Movies

‘Wendy’ Review: Peter Pan’s Story, From a Female Perspective


It’s been eight years since Benh Zeitlin made his astonishing feature-directing debut with Beasts of the Southern Wild, a low-budget landmark set on the bayous of Louisiana that won Oscar nominations for Best Picture, Best Actress (for its extraordinary nine-year-old star Quvenzhané Wallis), Best Director, and Best Adapted Screenplay nods. Now, at 37, Zeitlin is back with Wendy, his folkloric spin on J.M. Barrie’s Peter Pan that top-lines Wendy Darling, the Victorian girl who flew off to Neverland to mother an island’s worth of lost boys. If you’re thinking that sounds too straight-ahead for the formally ambitious Zeitlin, you’re not wrong.

Wendy, played by Tommie Milazzo at age three and by the sublime Devin France at 10, is no longer the well-bred heroine that Barrie created. This young lady lives off the grid in Louisiana, helping her single mom (Shay Walker) sling hash and entertaining the customers at a whistle-stop diner. Early on, she spots the figure of a boy — yup, it’s Peter — running on top of a moving freight train. Years later, worried that her droning existence will drain the light from her eyes, Wendy decides to hop on board herself, along with her brothers, James and Douglas (played by twins Gavin and Gage Naquin).

And they’re off — and so is the movie, which removes every trace of Hollywood slickness (remember Steven Spielberg’s Hook?) and botched avant-gardism (remember Joe Wright’s Pan?) from this oft-told tale. The magic realism that Zeitlin conjures up with cinematographer Sturla Brandth Grøvlen, his sister Eliza Zeitlin’s keenly imagined production design (the siblings also co-wrote the screenplay), and the beguiling score he composed with Dan Romer radiates an elemental, DIY energy. It’s a roughed-up, lived-in take on the bedtime story. And when Peter appears in the person of Yashua Mack, a young black actor with a Caribbean lilt in his voice and eyes alive with mischief, the stage is set for vibrant adventure. As for Wendy, she has no intention of playing caregiver to a crew of bratty boys. She’s as wild and free as they are, and eager to explore the island (Montserrat, just south of Antigua, is the location), whose mysteries include an active volcano and a glowing sea creature known as “Mother” that might hold the key to reversing the aging process.

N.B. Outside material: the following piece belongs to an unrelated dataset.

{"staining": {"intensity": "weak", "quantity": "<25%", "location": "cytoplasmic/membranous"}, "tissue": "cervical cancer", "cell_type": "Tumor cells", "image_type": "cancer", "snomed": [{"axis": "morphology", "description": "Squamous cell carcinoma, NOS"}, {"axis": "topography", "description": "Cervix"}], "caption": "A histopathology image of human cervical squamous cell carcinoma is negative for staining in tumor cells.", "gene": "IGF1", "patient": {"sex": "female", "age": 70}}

It’s here that the life goes out of the party and things start to drift from exhilarating to enervating. Instead of pirates, we get a group of aging, depressive adults who think they need to capture Mother to become young again. Instead of Captain Hook, we get a James, who cuts off his hand on Peter’s orders as a means to stay young, and maybe find his brother Douglas, who’s gone missing. (Huh?) Instead of flying, we get the threat of crashing on jagged rocks. And instead of Neverland we get an island whose ecosystem is being destroyed by climate change. What younger audiences will make of the bloodshed and moralizing is anyone’s guess.

It’s true that Beasts showed us a Southern wilderness ravaged by hurricanes and rising sea levels, but here the environmental theme feels less organic than pasted-on. The Zeitlins have dreamed since childhood of bringing their version of Peter Pan to the screen. Their collective imaginative powers are indisputable. But what started as a visually gripping, fiercely funny, and emotionally centered take on Wendy’s mission statement (“The more you grow up, the less things you get to do that you wanna”) ends in a chaotic clutter that deserves, well, the hook.